** DATA TO EXAMINE follows **
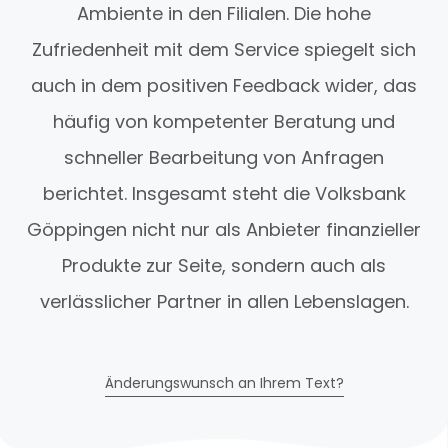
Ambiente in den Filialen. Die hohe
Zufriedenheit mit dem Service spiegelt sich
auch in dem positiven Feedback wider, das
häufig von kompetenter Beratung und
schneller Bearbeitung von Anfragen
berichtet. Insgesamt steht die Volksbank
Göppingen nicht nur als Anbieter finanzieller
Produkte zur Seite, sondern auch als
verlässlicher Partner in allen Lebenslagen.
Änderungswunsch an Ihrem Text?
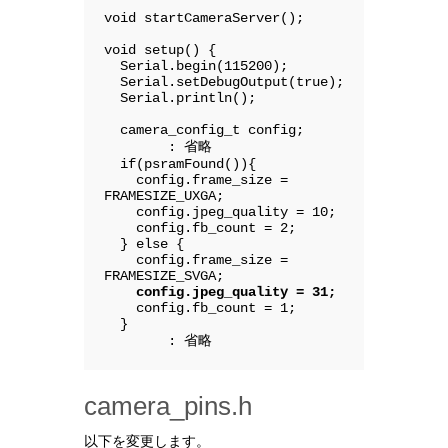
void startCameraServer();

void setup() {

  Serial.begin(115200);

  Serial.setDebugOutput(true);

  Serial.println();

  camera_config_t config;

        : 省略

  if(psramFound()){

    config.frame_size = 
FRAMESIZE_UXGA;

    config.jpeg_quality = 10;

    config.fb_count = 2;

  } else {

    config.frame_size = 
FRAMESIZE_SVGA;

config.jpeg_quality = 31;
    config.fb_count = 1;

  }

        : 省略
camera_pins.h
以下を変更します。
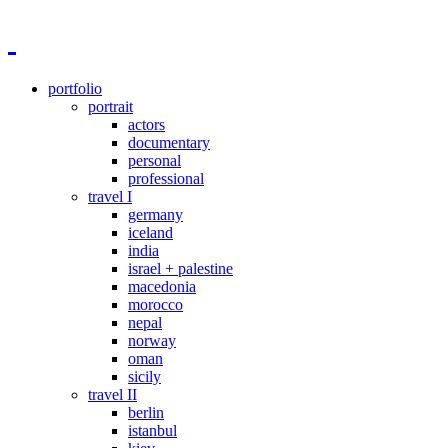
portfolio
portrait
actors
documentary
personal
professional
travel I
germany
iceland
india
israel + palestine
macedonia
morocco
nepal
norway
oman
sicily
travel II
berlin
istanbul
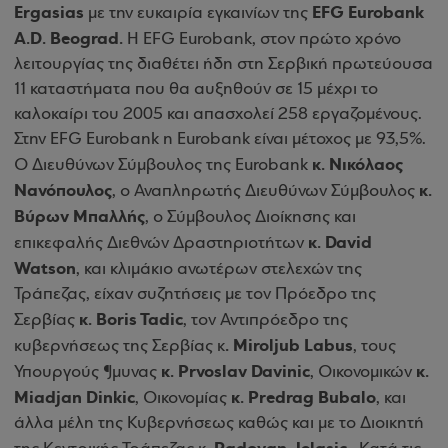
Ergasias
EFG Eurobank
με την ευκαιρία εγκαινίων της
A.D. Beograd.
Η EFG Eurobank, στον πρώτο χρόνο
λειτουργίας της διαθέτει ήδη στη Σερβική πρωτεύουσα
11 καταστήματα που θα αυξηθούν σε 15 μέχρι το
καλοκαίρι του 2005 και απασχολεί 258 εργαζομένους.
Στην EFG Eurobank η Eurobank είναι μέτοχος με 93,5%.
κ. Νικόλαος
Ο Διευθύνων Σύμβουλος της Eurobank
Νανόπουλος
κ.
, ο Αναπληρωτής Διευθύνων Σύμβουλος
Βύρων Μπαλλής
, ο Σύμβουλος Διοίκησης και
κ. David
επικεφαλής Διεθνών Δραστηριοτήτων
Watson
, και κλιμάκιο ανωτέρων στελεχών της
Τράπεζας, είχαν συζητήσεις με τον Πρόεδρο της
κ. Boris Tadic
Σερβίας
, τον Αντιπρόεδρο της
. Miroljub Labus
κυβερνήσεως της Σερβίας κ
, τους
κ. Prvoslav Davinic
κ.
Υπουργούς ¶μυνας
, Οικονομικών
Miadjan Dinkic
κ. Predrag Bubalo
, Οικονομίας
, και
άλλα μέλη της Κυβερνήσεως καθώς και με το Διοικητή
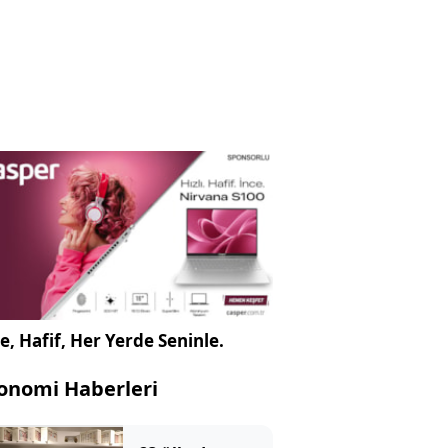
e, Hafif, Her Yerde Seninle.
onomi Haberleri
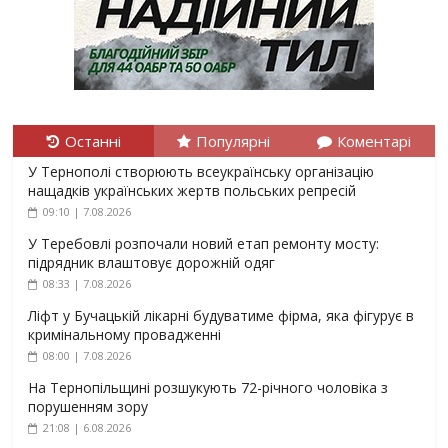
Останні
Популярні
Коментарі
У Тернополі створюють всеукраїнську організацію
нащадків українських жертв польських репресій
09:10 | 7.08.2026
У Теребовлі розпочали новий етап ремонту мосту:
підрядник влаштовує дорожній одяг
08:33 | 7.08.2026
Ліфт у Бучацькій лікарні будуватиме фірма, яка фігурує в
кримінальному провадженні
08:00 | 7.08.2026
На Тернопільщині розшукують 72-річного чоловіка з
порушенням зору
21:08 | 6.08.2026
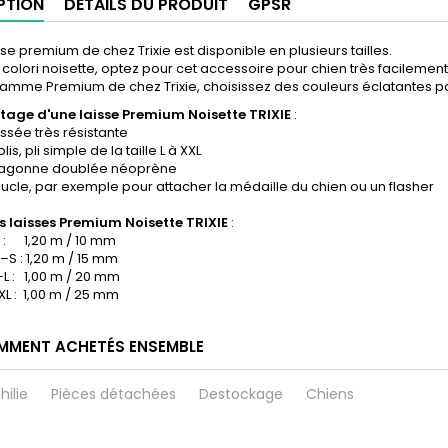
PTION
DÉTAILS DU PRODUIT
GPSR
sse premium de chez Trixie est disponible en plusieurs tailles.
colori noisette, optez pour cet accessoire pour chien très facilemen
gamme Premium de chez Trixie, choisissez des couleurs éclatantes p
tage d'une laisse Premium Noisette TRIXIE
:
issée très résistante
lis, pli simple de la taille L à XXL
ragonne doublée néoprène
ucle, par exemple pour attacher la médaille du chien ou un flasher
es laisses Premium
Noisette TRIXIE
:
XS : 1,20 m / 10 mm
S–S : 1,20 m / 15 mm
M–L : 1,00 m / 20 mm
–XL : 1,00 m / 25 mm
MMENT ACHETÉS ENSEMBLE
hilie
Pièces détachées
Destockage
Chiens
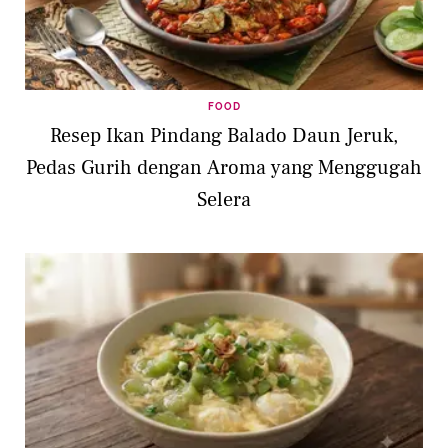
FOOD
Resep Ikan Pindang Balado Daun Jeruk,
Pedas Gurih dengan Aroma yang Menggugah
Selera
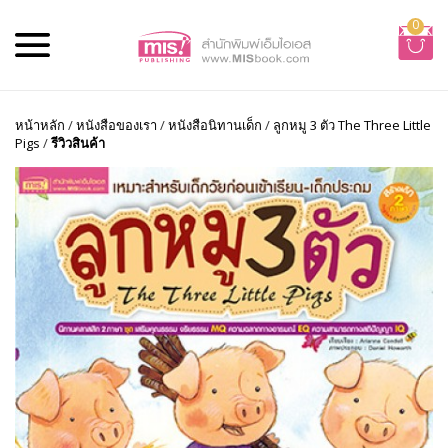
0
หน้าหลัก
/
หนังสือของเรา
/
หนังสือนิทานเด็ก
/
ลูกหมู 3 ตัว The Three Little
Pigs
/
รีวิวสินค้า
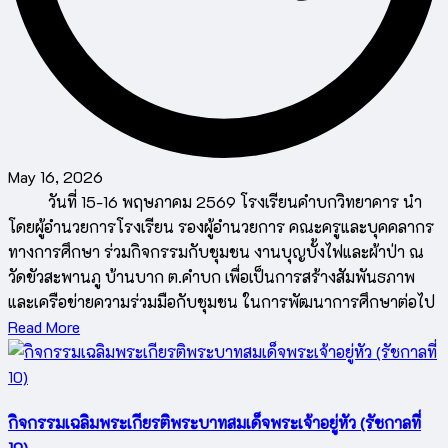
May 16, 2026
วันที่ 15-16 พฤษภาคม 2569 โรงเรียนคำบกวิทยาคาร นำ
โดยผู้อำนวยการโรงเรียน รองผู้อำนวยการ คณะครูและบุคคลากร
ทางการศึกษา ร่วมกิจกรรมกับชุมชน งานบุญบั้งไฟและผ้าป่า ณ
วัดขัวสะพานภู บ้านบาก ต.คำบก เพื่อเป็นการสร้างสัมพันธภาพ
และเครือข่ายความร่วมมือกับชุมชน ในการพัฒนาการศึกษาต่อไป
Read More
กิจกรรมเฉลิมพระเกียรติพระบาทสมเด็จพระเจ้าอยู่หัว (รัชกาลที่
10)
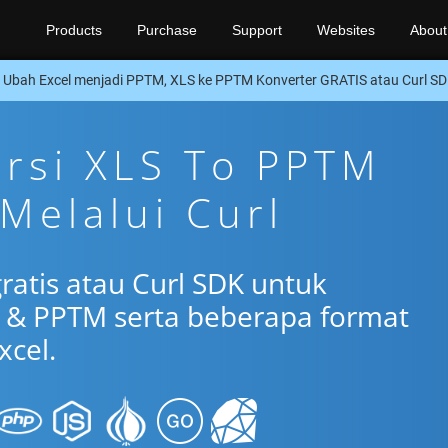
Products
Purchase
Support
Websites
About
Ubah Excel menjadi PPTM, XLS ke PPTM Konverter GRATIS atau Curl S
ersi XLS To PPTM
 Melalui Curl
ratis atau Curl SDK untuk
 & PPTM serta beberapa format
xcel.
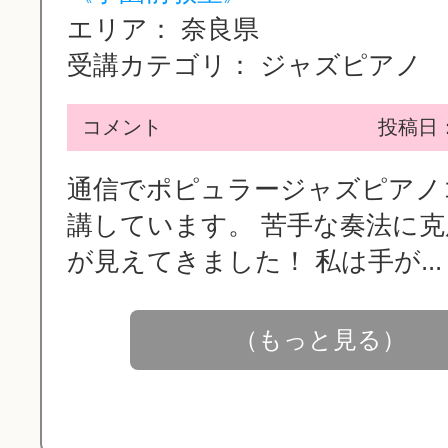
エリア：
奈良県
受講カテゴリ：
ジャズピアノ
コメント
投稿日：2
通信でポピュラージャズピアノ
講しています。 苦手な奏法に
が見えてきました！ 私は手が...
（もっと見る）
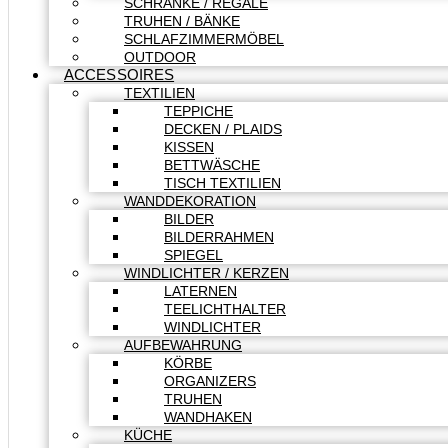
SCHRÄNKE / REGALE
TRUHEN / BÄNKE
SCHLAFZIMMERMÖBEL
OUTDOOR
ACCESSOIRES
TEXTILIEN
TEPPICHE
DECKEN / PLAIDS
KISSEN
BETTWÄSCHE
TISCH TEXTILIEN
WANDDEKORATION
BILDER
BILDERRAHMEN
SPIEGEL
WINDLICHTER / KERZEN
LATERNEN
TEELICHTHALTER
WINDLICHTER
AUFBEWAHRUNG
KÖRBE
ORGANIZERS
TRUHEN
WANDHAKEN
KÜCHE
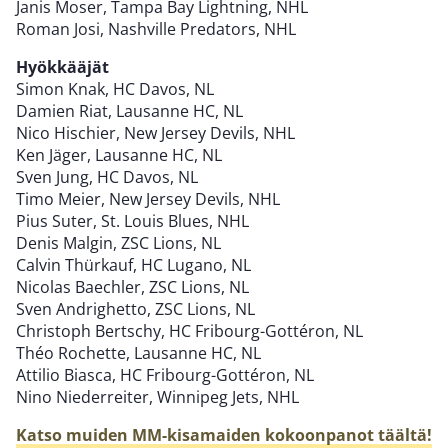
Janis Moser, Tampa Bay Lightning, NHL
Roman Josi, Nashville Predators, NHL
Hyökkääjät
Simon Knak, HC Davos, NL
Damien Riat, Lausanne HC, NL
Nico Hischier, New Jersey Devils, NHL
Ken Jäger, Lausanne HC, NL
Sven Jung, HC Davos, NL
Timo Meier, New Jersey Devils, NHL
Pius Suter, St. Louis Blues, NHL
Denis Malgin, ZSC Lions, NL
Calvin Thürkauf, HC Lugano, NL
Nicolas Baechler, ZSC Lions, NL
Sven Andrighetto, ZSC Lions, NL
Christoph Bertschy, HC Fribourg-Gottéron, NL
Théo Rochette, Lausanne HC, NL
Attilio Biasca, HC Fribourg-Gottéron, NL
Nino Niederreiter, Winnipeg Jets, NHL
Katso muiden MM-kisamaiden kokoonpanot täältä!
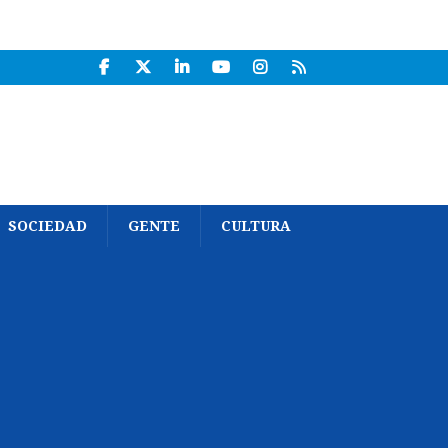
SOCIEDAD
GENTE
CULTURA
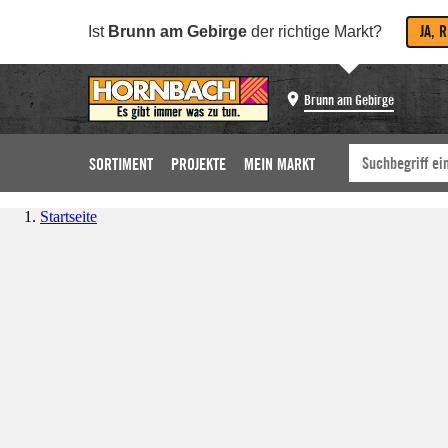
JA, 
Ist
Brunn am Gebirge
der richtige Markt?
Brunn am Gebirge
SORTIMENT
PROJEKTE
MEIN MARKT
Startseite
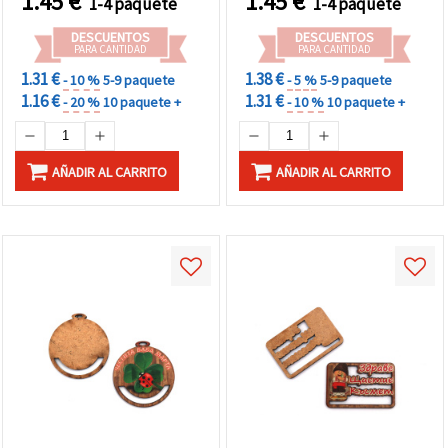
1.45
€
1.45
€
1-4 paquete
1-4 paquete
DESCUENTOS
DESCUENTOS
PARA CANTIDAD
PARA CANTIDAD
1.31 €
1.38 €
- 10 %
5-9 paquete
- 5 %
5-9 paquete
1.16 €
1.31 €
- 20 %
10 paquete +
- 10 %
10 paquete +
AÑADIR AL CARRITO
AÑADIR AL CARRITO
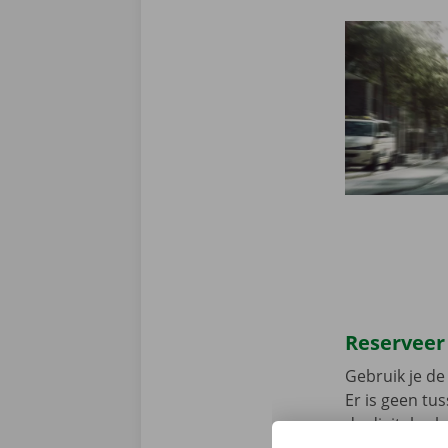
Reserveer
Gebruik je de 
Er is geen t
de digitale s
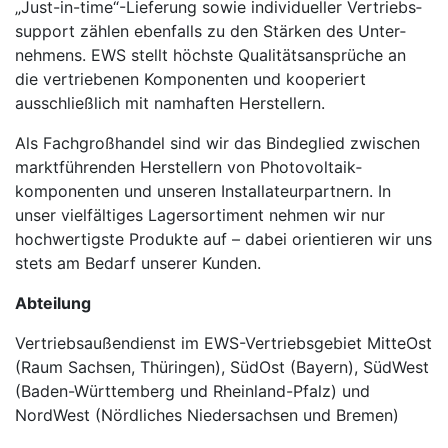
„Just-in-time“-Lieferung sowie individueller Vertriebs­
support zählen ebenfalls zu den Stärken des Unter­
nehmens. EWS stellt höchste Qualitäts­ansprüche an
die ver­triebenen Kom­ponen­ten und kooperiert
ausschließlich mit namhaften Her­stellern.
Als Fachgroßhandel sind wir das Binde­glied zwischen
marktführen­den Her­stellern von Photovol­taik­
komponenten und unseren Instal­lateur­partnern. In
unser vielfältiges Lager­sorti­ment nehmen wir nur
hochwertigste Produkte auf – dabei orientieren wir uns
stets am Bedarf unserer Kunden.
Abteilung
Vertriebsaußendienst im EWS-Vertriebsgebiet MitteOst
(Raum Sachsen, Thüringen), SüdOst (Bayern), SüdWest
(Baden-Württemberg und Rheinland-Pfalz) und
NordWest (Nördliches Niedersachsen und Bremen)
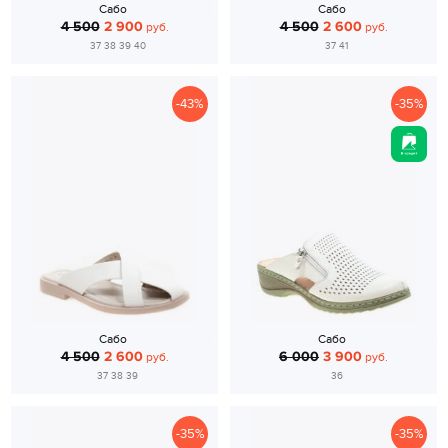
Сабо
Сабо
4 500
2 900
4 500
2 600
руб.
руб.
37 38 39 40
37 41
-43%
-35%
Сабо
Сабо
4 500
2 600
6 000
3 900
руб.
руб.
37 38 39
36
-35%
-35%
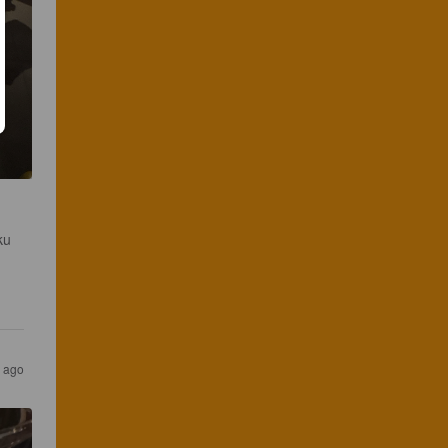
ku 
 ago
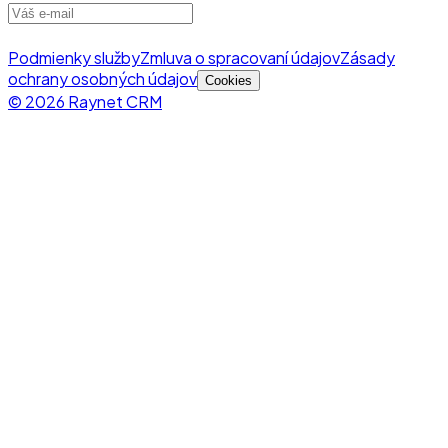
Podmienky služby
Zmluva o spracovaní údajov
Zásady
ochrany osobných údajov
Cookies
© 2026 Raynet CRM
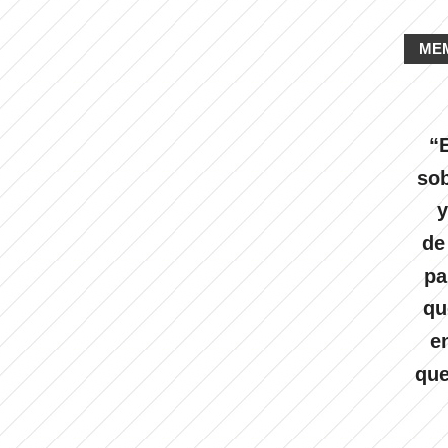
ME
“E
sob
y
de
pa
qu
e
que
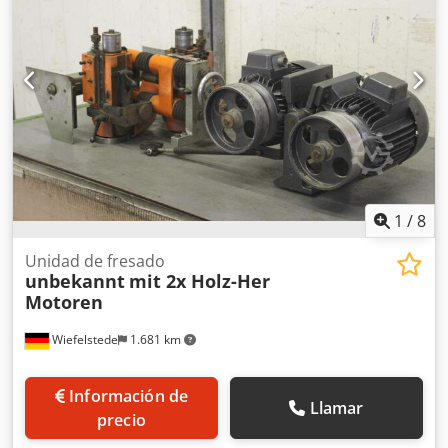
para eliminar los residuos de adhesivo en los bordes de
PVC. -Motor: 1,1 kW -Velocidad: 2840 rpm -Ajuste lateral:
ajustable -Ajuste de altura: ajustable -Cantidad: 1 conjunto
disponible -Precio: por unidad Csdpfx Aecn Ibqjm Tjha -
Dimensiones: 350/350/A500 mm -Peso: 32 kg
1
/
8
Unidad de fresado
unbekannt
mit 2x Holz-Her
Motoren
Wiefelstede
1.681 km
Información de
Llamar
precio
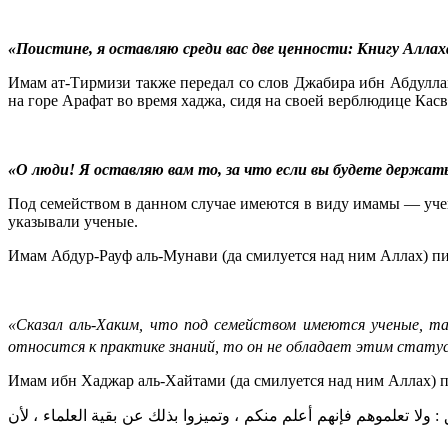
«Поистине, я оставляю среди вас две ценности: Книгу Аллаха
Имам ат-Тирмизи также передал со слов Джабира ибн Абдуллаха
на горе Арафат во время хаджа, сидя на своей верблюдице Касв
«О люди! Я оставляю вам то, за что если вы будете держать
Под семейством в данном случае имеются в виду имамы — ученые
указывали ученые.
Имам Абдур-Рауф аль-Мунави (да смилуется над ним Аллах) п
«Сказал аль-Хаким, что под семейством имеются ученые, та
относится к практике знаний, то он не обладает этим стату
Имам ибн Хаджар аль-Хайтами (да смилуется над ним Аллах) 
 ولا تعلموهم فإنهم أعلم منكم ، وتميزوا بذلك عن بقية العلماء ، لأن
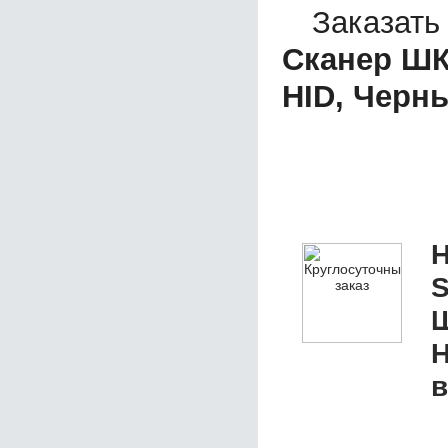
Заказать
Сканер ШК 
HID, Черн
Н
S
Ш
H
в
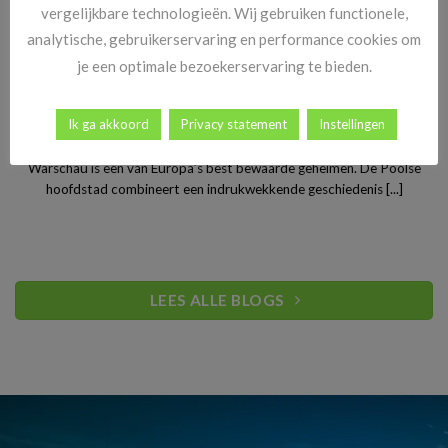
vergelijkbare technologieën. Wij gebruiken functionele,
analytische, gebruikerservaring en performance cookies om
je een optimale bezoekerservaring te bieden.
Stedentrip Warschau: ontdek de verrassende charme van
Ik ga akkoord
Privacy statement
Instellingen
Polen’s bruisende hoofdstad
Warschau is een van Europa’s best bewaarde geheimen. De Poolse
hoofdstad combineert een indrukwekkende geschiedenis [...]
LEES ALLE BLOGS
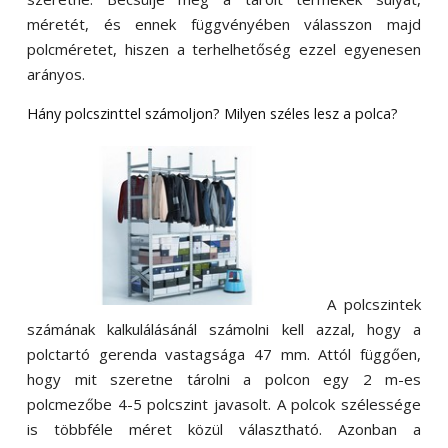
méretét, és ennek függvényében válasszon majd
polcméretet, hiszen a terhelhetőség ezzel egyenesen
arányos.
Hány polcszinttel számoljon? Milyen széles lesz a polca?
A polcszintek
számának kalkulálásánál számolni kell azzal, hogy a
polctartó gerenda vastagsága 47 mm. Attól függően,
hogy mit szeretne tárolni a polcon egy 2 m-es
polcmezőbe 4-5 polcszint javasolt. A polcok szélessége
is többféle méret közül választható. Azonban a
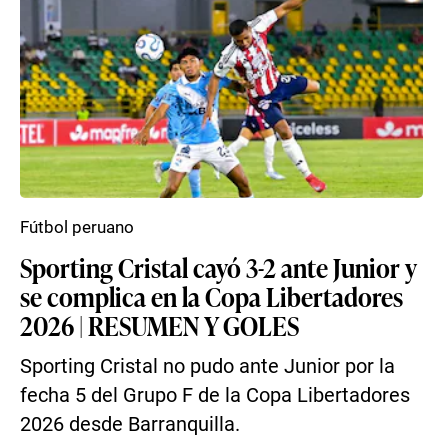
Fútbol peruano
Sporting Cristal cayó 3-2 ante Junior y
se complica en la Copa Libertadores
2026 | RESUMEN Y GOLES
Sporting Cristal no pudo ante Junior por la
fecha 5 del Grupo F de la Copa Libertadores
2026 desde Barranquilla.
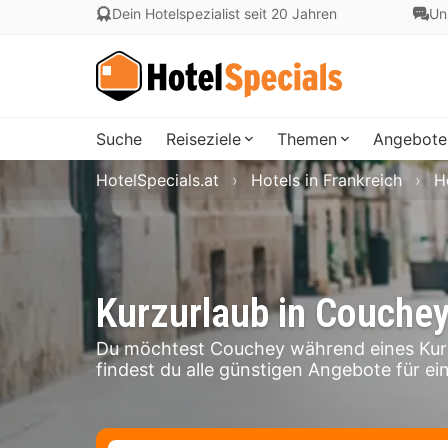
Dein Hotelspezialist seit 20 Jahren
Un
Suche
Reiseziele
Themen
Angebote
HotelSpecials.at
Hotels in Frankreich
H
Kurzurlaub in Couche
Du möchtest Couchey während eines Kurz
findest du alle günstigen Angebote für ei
** End of DATA TO EXAMINE **
- PROMPT -
The answer should be all lines from the entries above that hold the word "Angebote".

- ANSWER TO THIS EXERCISE -
Angebote
findest du alle günstigen Angebote für ei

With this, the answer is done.